The amici curiae whose view of the evidence differs from that of the majority include the American Public Health Association, the American Society of Law and Medicine, the Planned Parenthood Federation of America, several toxicologists and physicians who have published scholarly papers on the subject (some of which Johnson relied on, to the consternation of the authors who appear before us to denounce its interpretation of their research), and Eula Bingham, a professor of environmental health who was also the Assistant Secretary of Labor for OSHA at the time that agency published its lead regulations. Whether we think these persons and groups right or wrong, we should not suspect them of insufficient devotion to the health and welfare of the next generation.
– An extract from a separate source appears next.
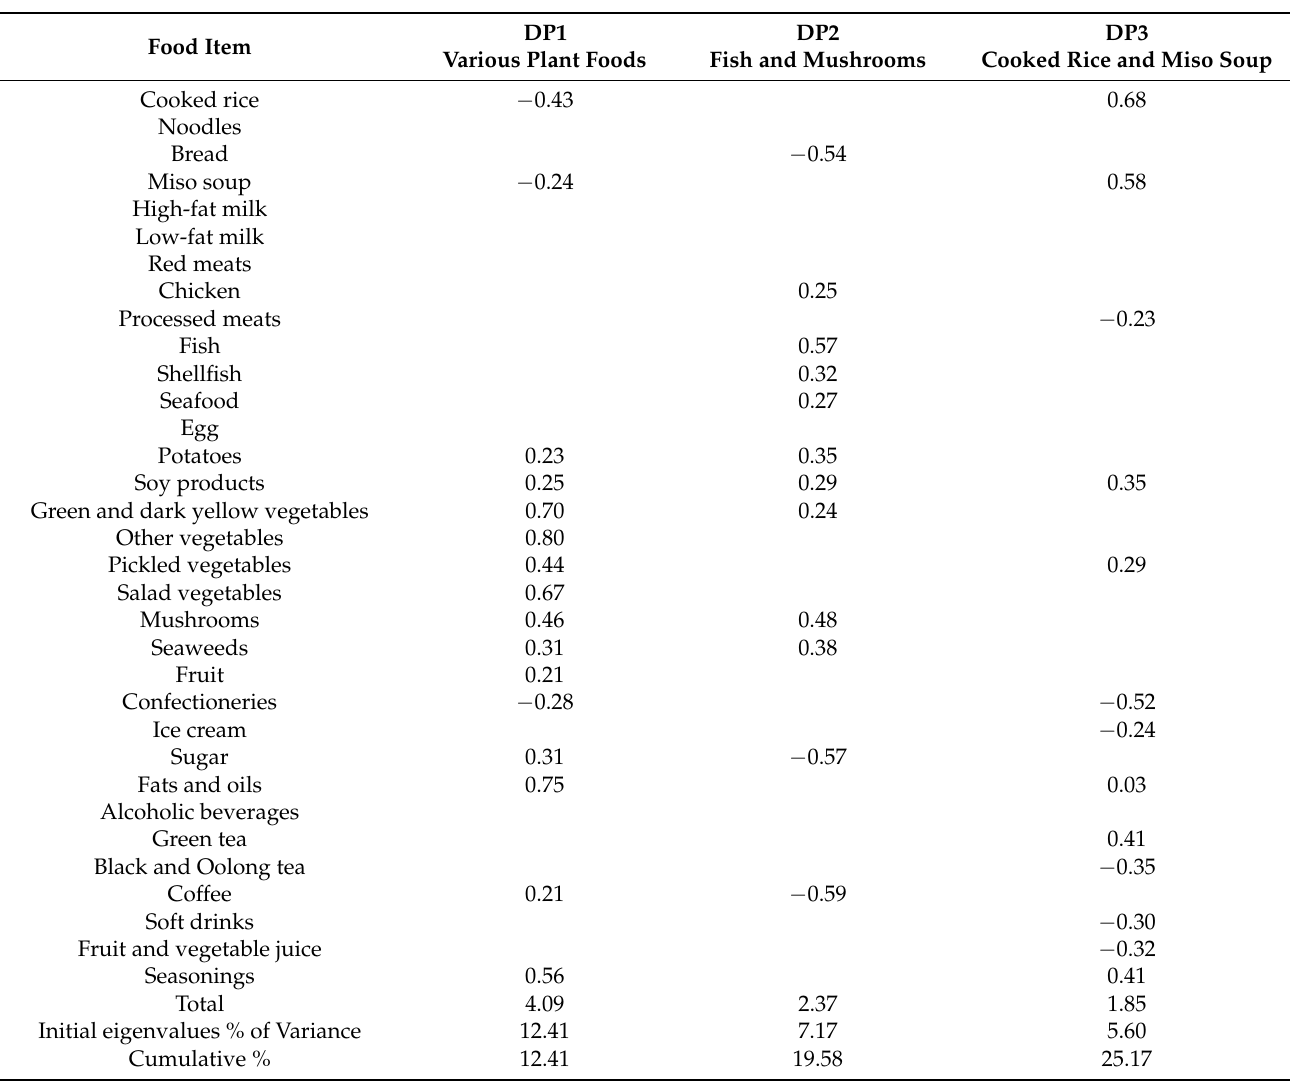
Table 2. Identification of dietary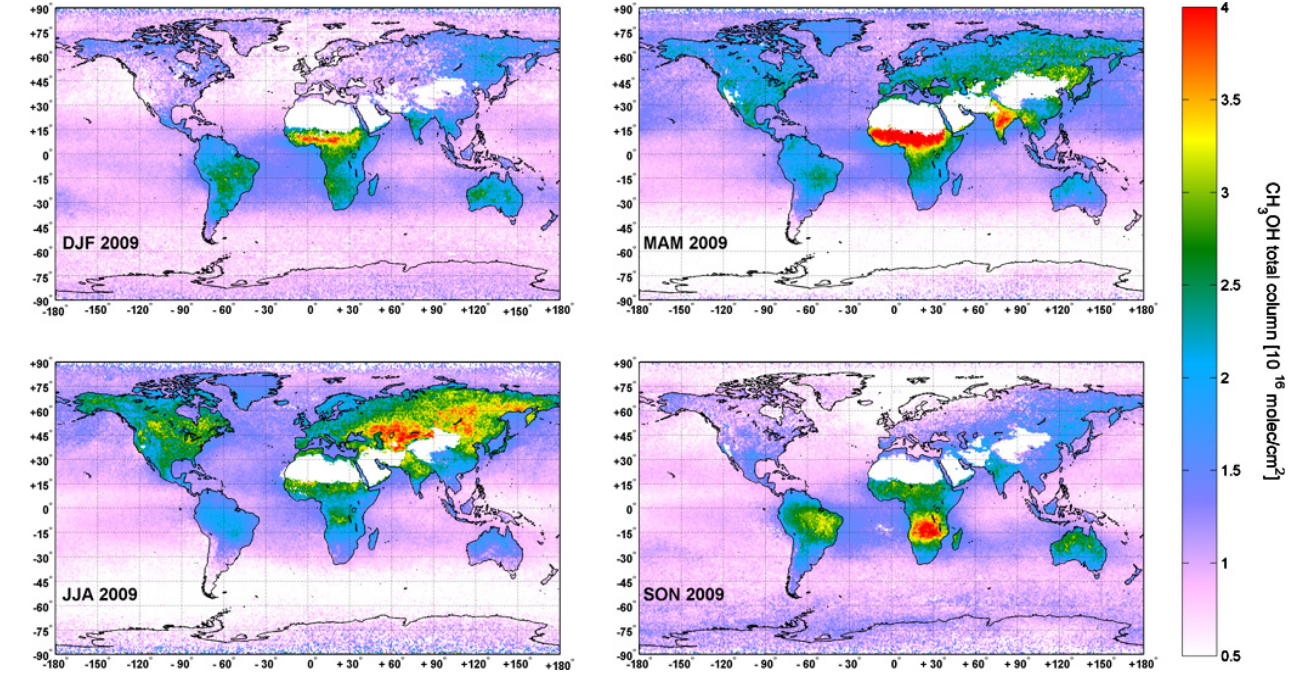
Fig. 6. Seasonal distributions of methanol total columns for the year 2009. The white areas correspond to a filter for sandy scenes where emissivity is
This is the most important sex-discrimination case this circuit has ever decided. It is likely the most important sex-discrimination case in any court since 1964, when Congress enacted Title VII. If the majority is right, then by one estimate 20 million industrial jobs could be closed to women, for many substances in addition to lead pose fetal risks. See note 7 above. Whether that would happen is of course a separate question; legal entitlements need not translate to action. But the law would allow employers to consign more women to "women's work" while reserving better paying but more hazardous jobs for men. Title VII was designed to eliminate rather than perpetuate such matching of sexes to jobs.
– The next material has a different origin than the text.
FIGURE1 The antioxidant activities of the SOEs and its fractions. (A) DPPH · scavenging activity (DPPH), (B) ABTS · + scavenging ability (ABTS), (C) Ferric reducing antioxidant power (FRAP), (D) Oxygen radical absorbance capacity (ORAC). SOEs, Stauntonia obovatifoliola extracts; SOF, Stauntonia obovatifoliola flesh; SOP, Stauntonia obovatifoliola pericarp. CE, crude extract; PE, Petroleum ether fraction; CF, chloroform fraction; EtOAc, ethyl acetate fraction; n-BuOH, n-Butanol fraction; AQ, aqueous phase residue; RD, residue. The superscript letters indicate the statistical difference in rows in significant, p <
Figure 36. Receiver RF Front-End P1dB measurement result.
Title VII requires employers to evaluate applicants and employees as individuals rather than as members of a group defined by sex. The statute has its costs; prenatal injuries are among these. Appeals to the "flexibility" with which the Supreme Court has allocated burdens of proof and persuasion get us nowhere. No amount of "flexibility" justifies sex discrimination without a BFOQ, unless by "flexibility" we mean a prerogative to disregard the statute when it requires decisions antithetical to our beliefs. Although my colleagues refer to many constitutional cases, such as Rostker v. Goldberg, 453 U.S. 57, 101 S.Ct. 2646, 69 L.Ed.2d 478 (1981), for the proposition that sex discrimination sometimes is permissible, cases showing that Congress may authorize sex-based decisions hardly shows that in this instance it did. Title VII forbids rather than requires resort to sex as a basis of decision.
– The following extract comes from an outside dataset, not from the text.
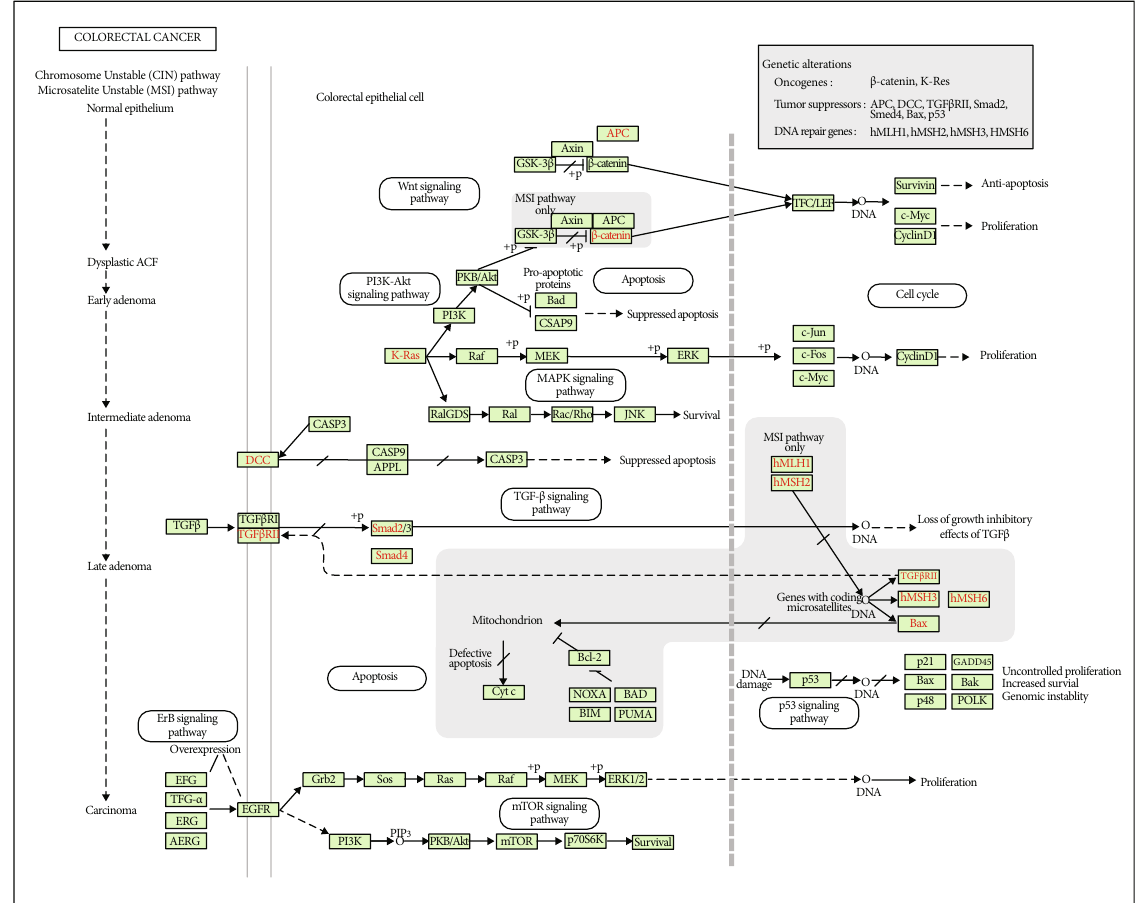
Figure 4: Enriched KEGG pathway for colorectal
Risk to the next generation is incident to all activity, starting with getting out of bed. (Staying in bed all day has its own hazards.) To insist on zero risk, which the court says Johnson may do, is to exclude women from the industrial jobs that have been a male preserve. By all means let society bend its energies to improving the prospects of those who come after us. Demanding zero risk produces not progress but paralysis. Defining tolerable risk, and seeking to reduce that limit, is more useful — but it is a job for Congress or OSHA in conjunction with medical and other sciences. Laudable though its objective be, Johnson may not reach its goal at the expense of women.